CENTRE FOR THE STUDY OF LAW AND GOVERNANCE
Jawaharlal Nehru University
ANNUAL LECTURE 2017
By
ATUL KOHLI
David K.E. Bruce Professor of International Affairs, Princeton University
Chair : NIRAJA GOPAL JAYAL, Professor, Centre for the Study of Law and Governance, JNU
11.00 AM, Friday, 10 November 2017
Auditorium-I, Convention Centre, JNU
Britain's Informal Empire in the Nineteenth Century
(with India in the Background)
The presentation will be based on a chapter of the author’s new book (in the making), Imperialism and the Developing World: How Britain and United States Shaped the Global Periphery. In this chapter Professor Kohli provides an interpretation of the motives, mechanisms, and impact of Britain’s informal empire in the nineteenth century in Argentina, Egypt and China. The main motive that drove Britain to establish influence over these far flung places was search for profits and power, especially when private profits were of national significance. EIC’s main mechanism for establishing an informal empire was to create stable but subservient governments on the periphery; such ruling arrangements were often created under duress but then sustained by “cooperative” clients. As to impact, Britain benefitted handsomely from trade, investment, and financial relationships with client states. The peripheral economies by contrast experienced lopsided development, with some short-term growth but also long term distortions. The impact of Britain’s informal empire was not as pernicious as that of British colonialism, say, in India. However, there were to be no Meiji transformations within the informal empire. Limits on sovereignty were the key variables that help us understand development breakthroughs, lop-sided development, and near stagnation in the nineteenth century global periphery.
ATUL KOHLI is the David K.E. Bruce Professor of International Affairs at Princeton University. His principal research interests are in the areas of comparative political economy with a focus on the developing countries. He is the author of Poverty amid Plenty in the New India (2012) (a Foreign Affairs Best Book of 2012 on Asia and the Pacific); State-Directed Development: Political Power and Industrialization in the Global Periphery (2004) (winner of the Charles Levine Award (2005) of the International Political Science Association); Democracy and Discontent: India's Growing Crisis of Governability (1991); and The State and Poverty in India (1987). He has also edited or coedited nine volumes (most recently, States in the Developing World, 2017) and published some sixty articles. His current research focuses on the topic of "imperialism and the developing world." Through much of his scholarship he has emphasized the role of states in the promotion of prosperity and equity in the developing world. He is Editor of the journal, World Politics. During 2009-10 he served as the Vice President of the American Political Science Association.
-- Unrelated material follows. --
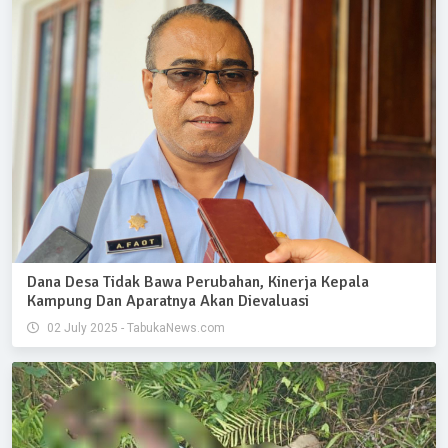
Dana Desa Tidak Bawa Perubahan, Kinerja Kepala
Kampung Dan Aparatnya Akan Dievaluasi
02 July 2025 - TabukaNews.com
He has received grants and fellowships from the Social Science Research Council, Ford Foundation and Russell Sage Foundation. He received his Ph.D. from the University of California, Berkeley.
NIRAJA GOPAL JAYAL is Professor at the Centre for the Study of Law and Governance, JNU. Her most recent book is a history of citizenship in India titled, Citizenship and its Discontents: An Indian History.